If you're on Windows, they are installed with the platform SDK (or Visual Studio). However the header files are only compatible with OpenGL 1.1. You need to create function pointers for new functionality it later versions. Can you please clarify what version of OpenGL you're trying to use.
Locate your Visual Studio folder for where it puts libraries and also header files, download and copy lib files to lib folder and header files to header. Then copy dll files to system32. Then your code will 100% run.
Also Windows: For all of those includes you just need to download glut32.lib, glut.h, glut32.dll.
On Windows you need to include the gl.h header for OpenGL 1.1 support and link against OpenGL32.lib. Both are a part of the Windows SDK. In addition, you might want the following headers which you can get from http://www.opengl.org/registry .
<GL/glext.h> - OpenGL 1.2 and above compatibility profile and extension interfaces..
<GL/glcorearb.h> - OpenGL core profile and ARB extension interfaces, as described in appendix G.2 of the OpenGL 4.3 Specification. Does not include interfaces found only in the compatibility profile.
<GL/glxext.h> - GLX 1.3 and above API and GLX extension interfaces.

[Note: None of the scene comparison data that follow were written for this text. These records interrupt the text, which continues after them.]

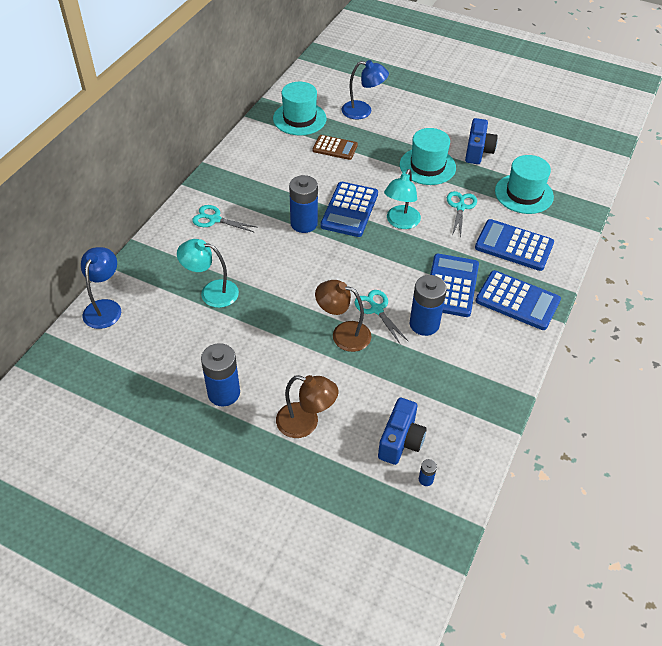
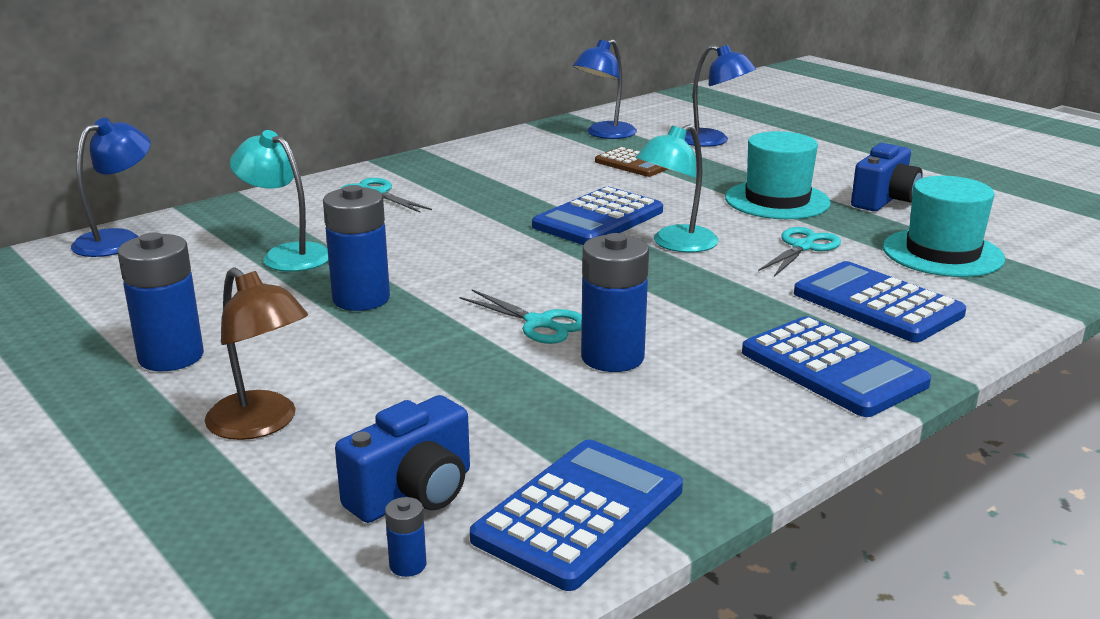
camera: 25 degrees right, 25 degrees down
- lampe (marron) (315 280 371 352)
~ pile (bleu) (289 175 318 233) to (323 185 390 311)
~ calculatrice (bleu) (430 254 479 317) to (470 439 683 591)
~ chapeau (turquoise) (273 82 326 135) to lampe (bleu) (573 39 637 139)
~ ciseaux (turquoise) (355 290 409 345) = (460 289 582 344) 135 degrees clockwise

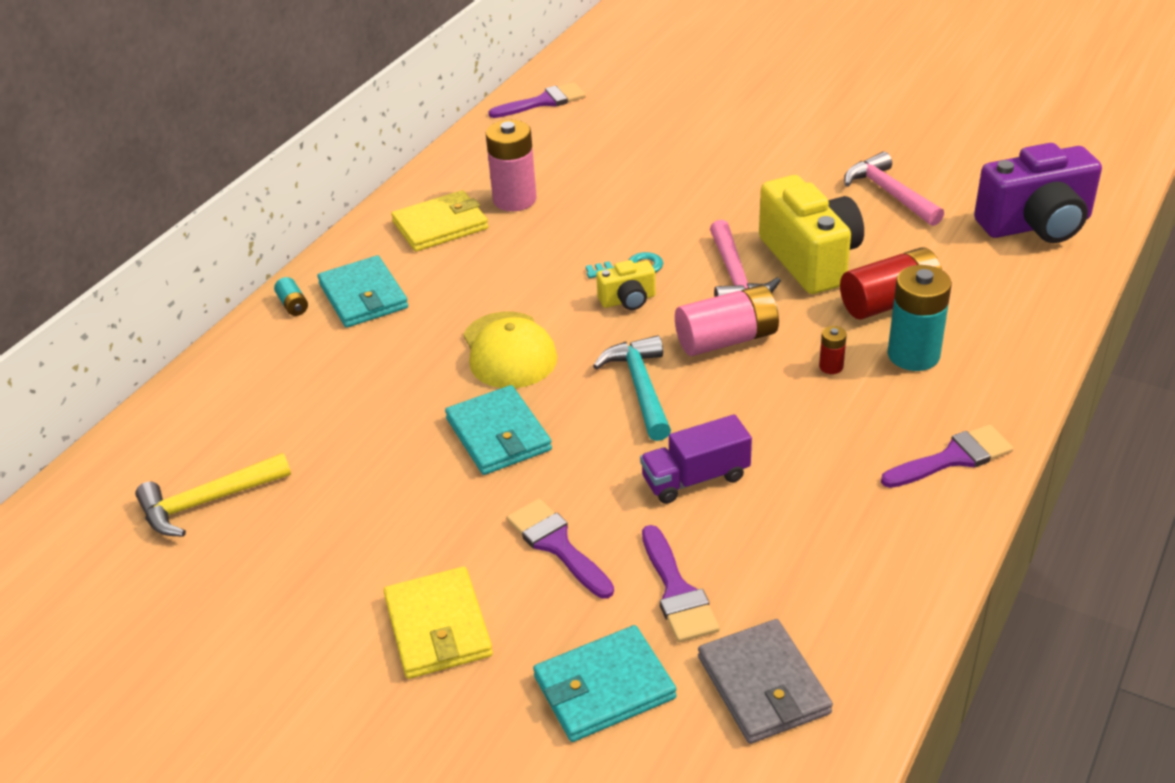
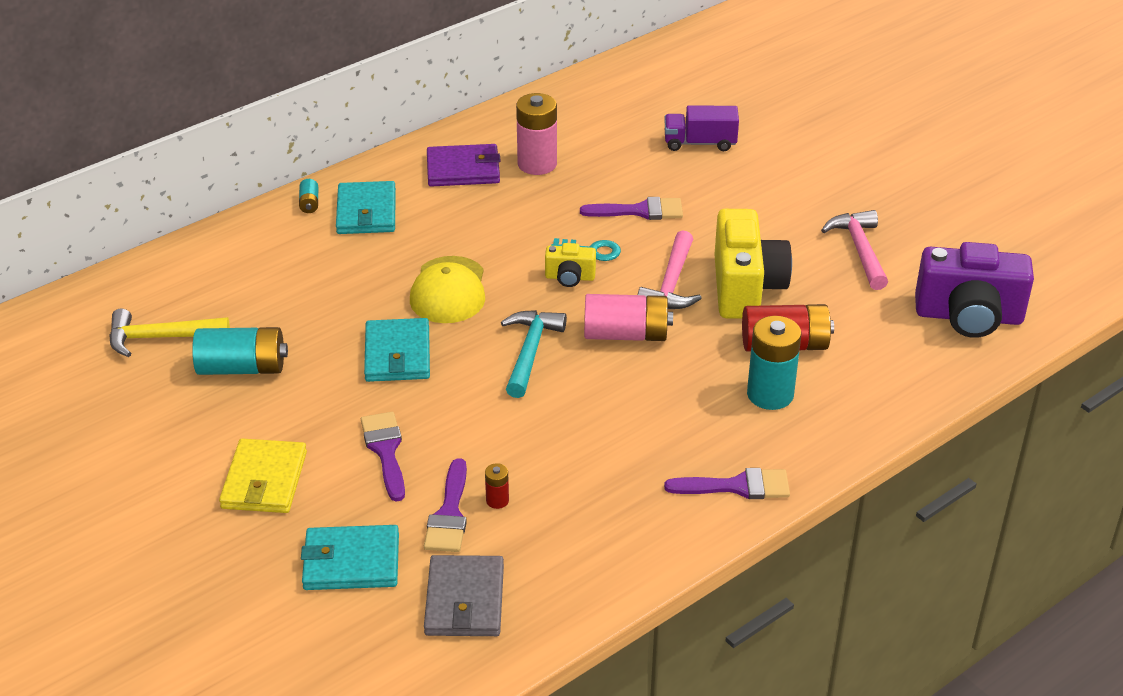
camera: 20 degrees right, 0 degrees up
+ pile (turquoise) (192 327 288 375)
~ pinceau (violet) (489 82 586 118) to (580 197 683 220)
~ camion (violet) (640 414 752 504) to (664 105 739 151)
~ pile (rouge) (819 326 847 374) to (485 463 509 509)
~ portefeuille (jaune) (391 190 488 252) to portefeuille (violet) (427 144 501 187)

On Linux you need to link against libGL.so, which is usually a symlink to libGL.so.1, which is yet a symlink to the actual library/driver which is a part of your graphics driver. For example, on my system the actual driver library is named libGL.so.256.53, which is the version number of the nvidia driver I use. You also need to include the gl.h header, which is usually a part of a Mesa or Xorg package. Again, you might need glext.h and glxext.h from http://www.opengl.org/registry . glxext.h holds GLX extensions, the equivalent to wglext.h on Windows.
If you want to use OpenGL 3.x or OpenGL 4.x functionality without the functionality which were moved into the GL_ARB_compatibility extension, use the new gl3.h header from the registry webpage. It replaces gl.h and also glext.h (as long as you only need core functionality).
Last but not the least, glaux.h is not a header associated with OpenGL. I assume you've read the awful NEHE tutorials and just went along with it. Glaux is a horribly outdated Win32 library (1996) for loading uncompressed bitmaps. Use something better, like libPNG, which also supports alpha channels.
Mesa is evidently significantly larger. Its headers are
a bit variable, I suppose, depending on the flags given
to meson, but should include these typically:
2022 Update: On Windows, the platform SDKs and Visual Studio no longer install gl.h anywhere.
I have installed Visual Studio 2017, 2018, 2019, and 2022, and SDKs for Windows 8, 10, and 11. A search of my entire disk for "gl.h" produces no results. Searching for "windows.h" locates it correctly in VS's /include directories.
Googling how to acquire those header files simply instructs you to install VS and the SDKs.